● **Work order**
Keyword search on "APERTURE": report each line of the records that contains it.

◆ ◆ ◆ ◆ ◆

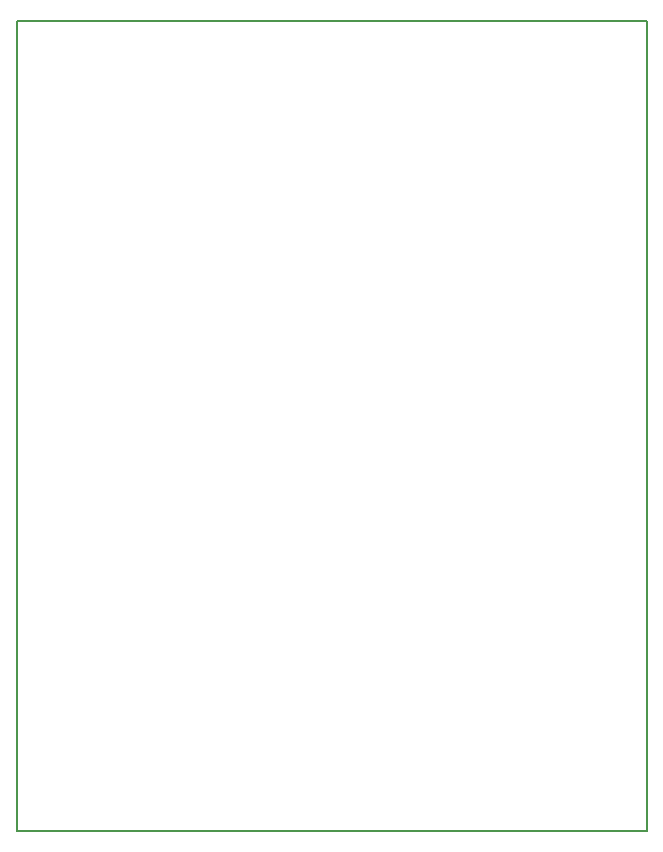
<source format=gm1>
G04 #@! TF.FileFunction,Profile,NP*
%FSLAX46Y46*%
G04 Gerber Fmt 4.6, Leading zero omitted, Abs format (unit mm)*
G04 Created by KiCad (PCBNEW 4.0.7) date 04/28/18 13:58:35*
%MOMM*%
%LPD*%
G01*
G04 APERTURE LIST*
%ADD10C,0.100000*%
%ADD11C,0.150000*%
G04 APERTURE END LIST*
D10*
D11*
X127000000Y-144780000D02*
X127000000Y-76200000D01*
X180340000Y-144780000D02*
X127000000Y-144780000D01*
X180340000Y-76200000D02*
X180340000Y-144780000D01*
X127000000Y-76200000D02*
X180340000Y-76200000D01*
M02*

</source>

◆ ◆ ◆ ◆ ◆

● **Result**
G04 APERTURE LIST*
G04 APERTURE END LIST*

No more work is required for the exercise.